Exercise:
Find each line in the listing that contains the word "Damen", and reproduce every such line in full.

Supplied data:
• • •

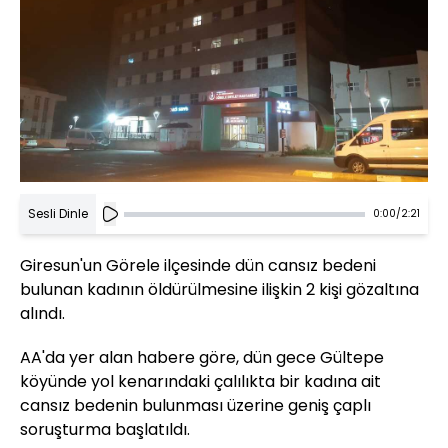
Sesli Dinle
0:00
/
2:21
Giresun'un Görele ilçesinde dün cansız bedeni
bulunan kadının öldürülmesine ilişkin 2 kişi gözaltına
alındı.
AA'da yer alan habere göre, dün gece Gültepe
köyünde yol kenarındaki çalılıkta bir kadına ait
cansız bedenin bulunması üzerine geniş çaplı
soruşturma başlatıldı.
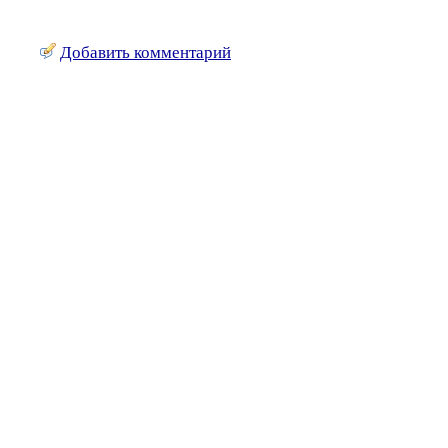
Добавить комментарий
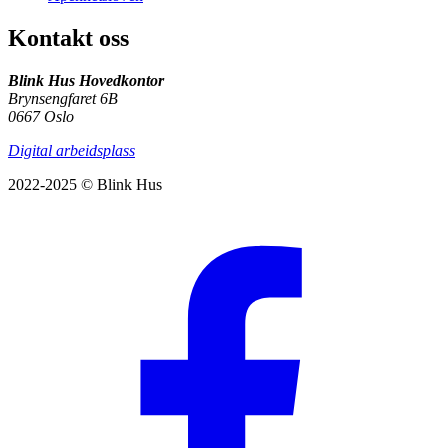
Kontakt oss
Blink Hus Hovedkontor
Brynsengfaret 6B
0667 Oslo
Digital arbeidsplass
2022-2025 © Blink Hus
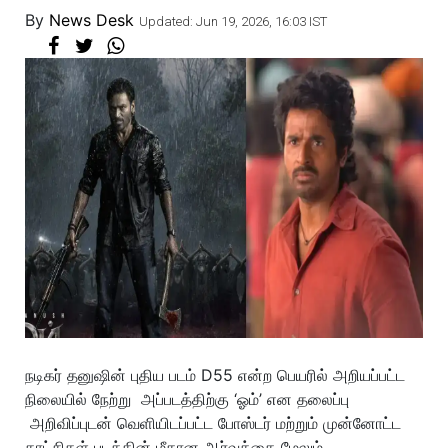
By
News Desk
Updated: Jun 19, 2026, 16:03 IST
நடிகர் தனுஷின் புதிய படம் D55 என்ற பெயரில் அறியப்பட்ட
நிலையில் நேற்று அப்படத்திற்கு ‘ஓம்’ என தலைப்பு
அறிவிப்புடன் வெளியிடப்பட்ட போஸ்டர் மற்றும் முன்னோட்ட
காட்சிகள் படத்தின் மீதான ஆர்வத்தை மேலும்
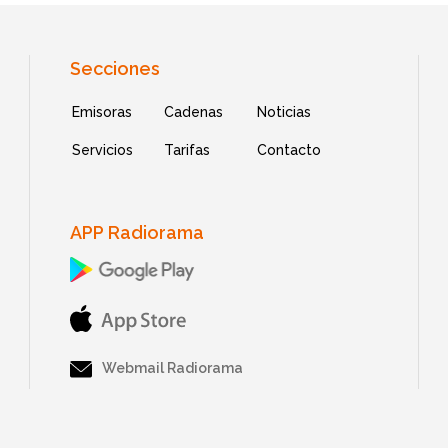
Secciones
Emisoras
Cadenas
Noticias
Servicios
Tarifas
Contacto
APP Radiorama
Webmail Radiorama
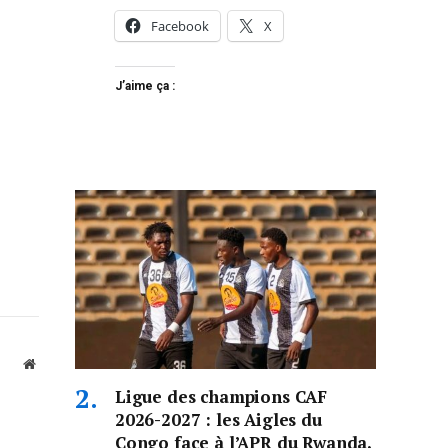
Facebook
X
J’aime ça :
Website
Ligue des champions CAF
2026-2027 : les Aigles du
Congo face à l’APR du Rwanda,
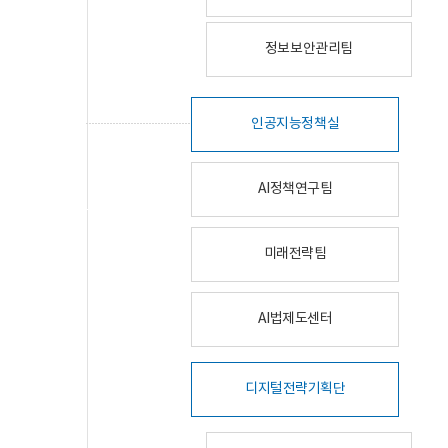
정보보안관리팀
인공지능정책실
AI정책연구팀
미래전략팀
AI법제도센터
디지털전략기획단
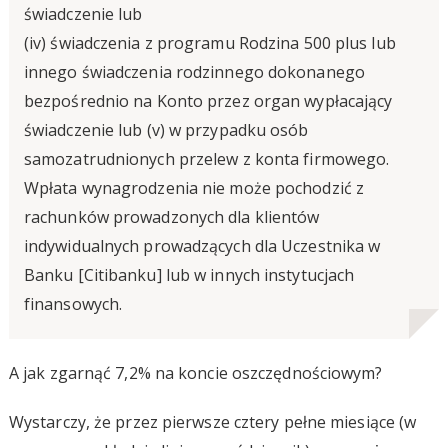
świadczenie lub
(iv) świadczenia z programu Rodzina 500 plus lub
innego świadczenia rodzinnego dokonanego
bezpośrednio na Konto przez organ wypłacający
świadczenie lub (v) w przypadku osób
samozatrudnionych przelew z konta firmowego.
Wpłata wynagrodzenia nie może pochodzić z
rachunków prowadzonych dla klientów
indywidualnych prowadzących dla Uczestnika w
Banku [Citibanku] lub w innych instytucjach
finansowych.
A jak zgarnąć 7,2% na koncie oszczędnościowym?
Wystarczy, że przez pierwsze cztery pełne miesiące (w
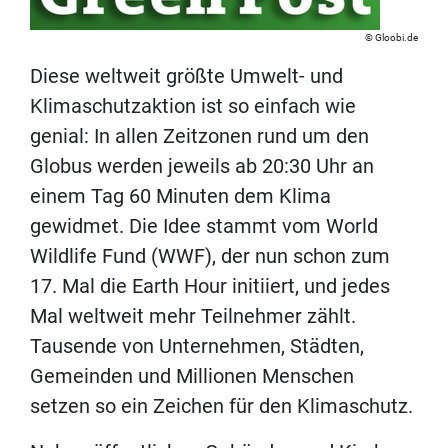
Gloobi.de
Diese weltweit größte Umwelt- und
Klimaschutzaktion ist so einfach wie
genial: In allen Zeitzonen rund um den
Globus werden jeweils ab 20:30 Uhr an
einem Tag 60 Minuten dem Klima
gewidmet. Die Idee stammt vom World
Wildlife Fund (WWF), der nun schon zum
17. Mal die Earth Hour initiiert, und jedes
Mal weltweit mehr Teilnehmer zählt.
Tausende von Unternehmen, Städten,
Gemeinden und Millionen Menschen
setzen so ein Zeichen für den Klimaschutz.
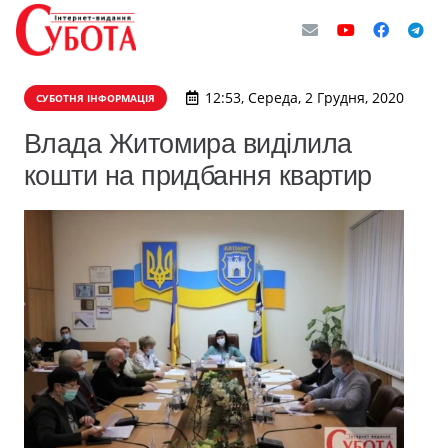
12:53, Середа, 2 Грудня, 2020
СУБОТНЯ ІНФОРМАЦІЯ
Влада Житомира виділила
кошти на придбання квартир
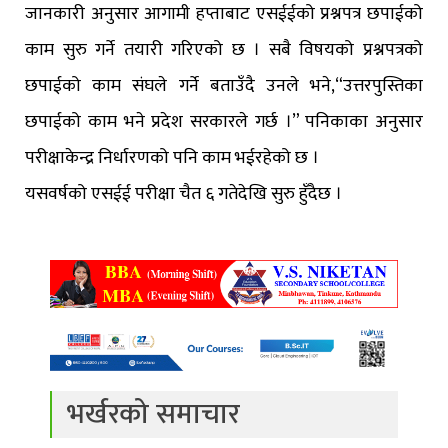
जानकारी अनुसार आगामी हप्ताबाट एसईईको प्रश्नपत्र छपाईको
काम सुरु गर्ने तयारी गरिएको छ । सबै विषयको प्रश्नपत्रको
छपाईको काम संघले गर्ने बताउँदै उनले भने,“उत्तरपुस्तिका
छपाईको काम भने प्रदेश सरकारले गर्छ ।” पनिकाका अनुसार
परीक्षाकेन्द्र निर्धारणको पनि काम भईरहेको छ ।
यसवर्षको एसईई परीक्षा चैत ६ गतेदेखि सुरु हुँदैछ ।
भर्खरको समाचार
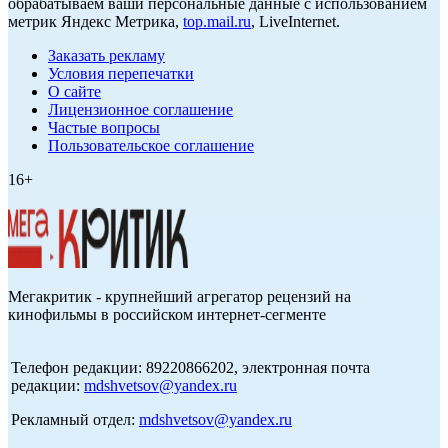
обрабатываем ваши персональные данные с использованием
метрик Яндекс Метрика,
top.mail.ru
, LiveInternet.
Заказать рекламу
Условия перепечатки
О сайте
Лицензионное соглашение
Частые вопросы
Пользовательское соглашение
16+
Мегакритик - крупнейший агрегатор рецензий на
кинофильмы в российском интернет-сегменте
Телефон редакции: 89220866202, электронная почта
редакции:
mdshvetsov@yandex.ru
Рекламный отдел:
mdshvetsov@yandex.ru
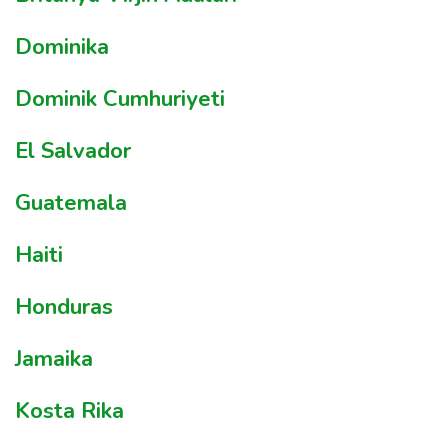
Dominika
Dominik Cumhuriyeti
El Salvador
Guatemala
Haiti
Honduras
Jamaika
Kosta Rika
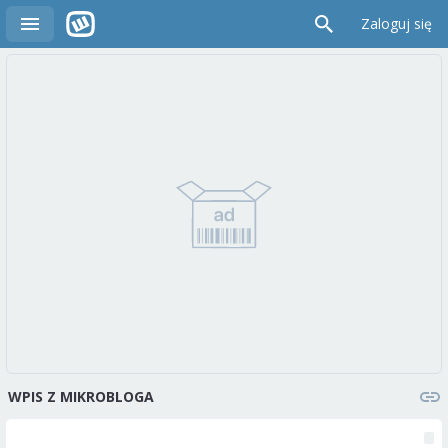
Zaloguj się
WPIS Z MIKROBLOGA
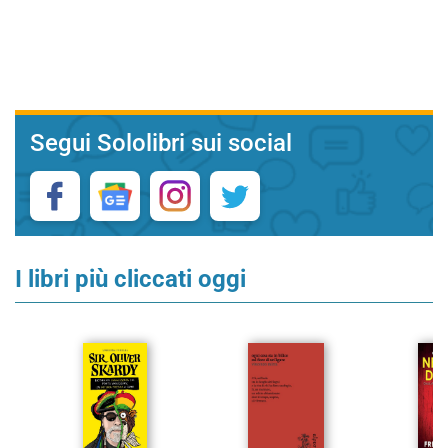
Segui Sololibri sui social
I libri più cliccati oggi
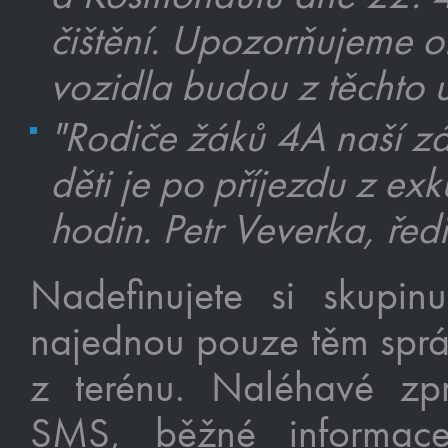
čištění. Upozorňujeme 
vozidla budou z těchto 
"Rodiče žáků 4A naší z
děti je po příjezdu z ex
hodin. Petr Veverka, ředi
Nadefinujete si skupi
najednou pouze těm sprá
z terénu. Naléhavé zp
SMS, běžné informace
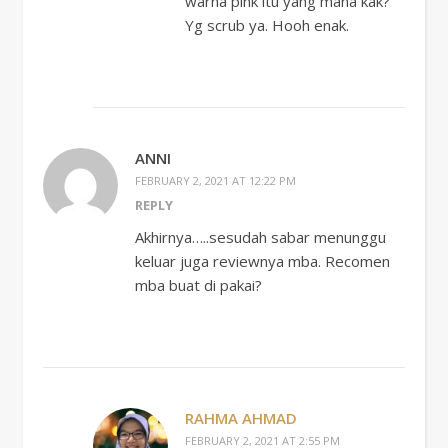
warna pink itu yang mana kak?
Yg scrub ya. Hooh enak.
ANNI
FEBRUARY 2, 2021 AT 12:22 PM
REPLY
Akhirnya…..sesudah sabar menunggu
keluar juga reviewnya mba. Recomen
mba buat di pakai?
RAHMA AHMAD
FEBRUARY 2, 2021 AT 2:55 PM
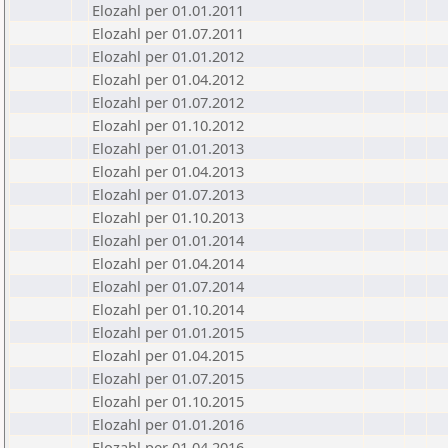
Elozahl per 01.01.2011
Elozahl per 01.07.2011
Elozahl per 01.01.2012
Elozahl per 01.04.2012
Elozahl per 01.07.2012
Elozahl per 01.10.2012
Elozahl per 01.01.2013
Elozahl per 01.04.2013
Elozahl per 01.07.2013
Elozahl per 01.10.2013
Elozahl per 01.01.2014
Elozahl per 01.04.2014
Elozahl per 01.07.2014
Elozahl per 01.10.2014
Elozahl per 01.01.2015
Elozahl per 01.04.2015
Elozahl per 01.07.2015
Elozahl per 01.10.2015
Elozahl per 01.01.2016
Elozahl per 01.04.2016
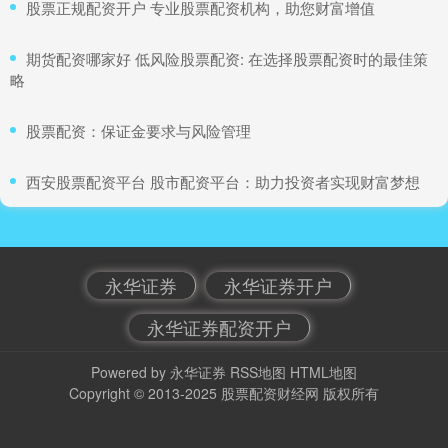
​股票正规配资开户 专业股票配资机构，助您财富增值
​期货配资哪家好 低风险股票配资: 在选择股票配资时的最佳策
略
​股票配资：保证金要求与风险管理
​西安股票配资平台 股市配资平台：助力投资者实现财富梦想
永华证券
永华证券开户
永华证券配资开户
Powered by
永华证券
RSS地图
HTML地图
Copyright
© 2013-2025
股票配资财经网
版权所有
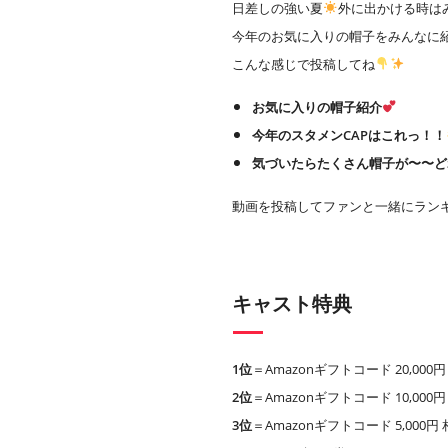
日差しの強い夏
外に出かける時は
今年のお気に入りの帽子をみんなに
こんな感じで投稿してね
お気に入りの帽子紹介‪
今年のスタメンCAPはこれ‎っ！！
気づいたらたくさん帽子が〜〜ど
動画を投稿してファンと一緒にラン
キャスト特典
1位
＝Amazonギフトコード 20,00
2位
＝Amazonギフトコード 10,00
3位
＝Amazonギフトコード 5,000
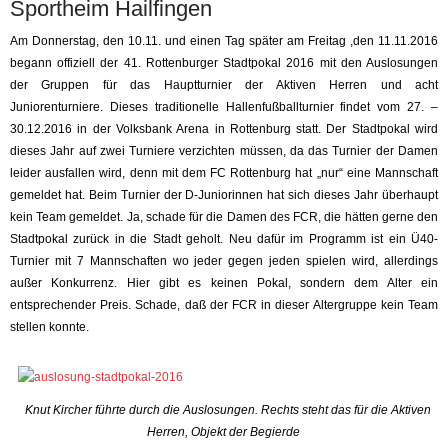
Sportheim Hailfingen
Am Donnerstag, den 10.11. und einen Tag später am Freitag ,den 11.11.2016
begann offiziell der 41. Rottenburger Stadtpokal 2016 mit den Auslosungen
der Gruppen für das Hauptturnier der Aktiven Herren und acht
Juniorenturniere. Dieses traditionelle Hallenfußballturnier findet vom 27. –
30.12.2016 in der Volksbank Arena in Rottenburg statt. Der Stadtpokal wird
dieses Jahr auf zwei Turniere verzichten müssen, da das Turnier der Damen
leider ausfallen wird, denn mit dem FC Rottenburg hat „nur“ eine Mannschaft
gemeldet hat. Beim Turnier der D-Juniorinnen hat sich dieses Jahr überhaupt
kein Team gemeldet. Ja, schade für die Damen des FCR, die hätten gerne den
Stadtpokal zurück in die Stadt geholt. Neu dafür im Programm ist ein Ü40-
Turnier mit 7 Mannschaften wo jeder gegen jeden spielen wird, allerdings
außer Konkurrenz. Hier gibt es keinen Pokal, sondern dem Alter ein
entsprechender Preis. Schade, daß der FCR in dieser Altergruppe kein Team
stellen konnte.
Knut Kircher führte durch die Auslosungen. Rechts steht das für die Aktiven
Herren, Objekt der Begierde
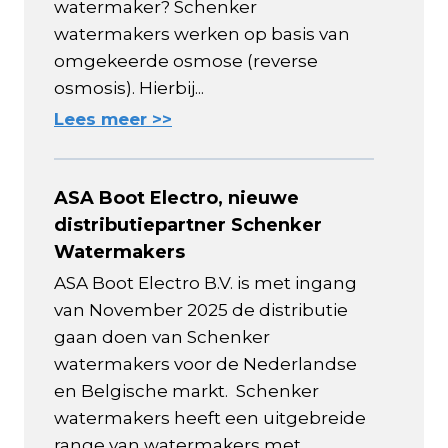
watermaker? Schenker
watermakers werken op basis van
omgekeerde osmose (reverse
osmosis). Hierbij...
Lees meer >>
ASA Boot Electro, nieuwe
distributiepartner Schenker
Watermakers
ASA Boot Electro B.V. is met ingang
van November 2025 de distributie
gaan doen van Schenker
watermakers voor de Nederlandse
en Belgische markt. Schenker
watermakers heeft een uitgebreide
range van watermakers met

• • •

Answer to the exercise:
dieses Jahr auf zwei Turniere verzichten müssen, da das Turnier der Damen
kein Team gemeldet. Ja, schade für die Damen des FCR, die hätten gerne den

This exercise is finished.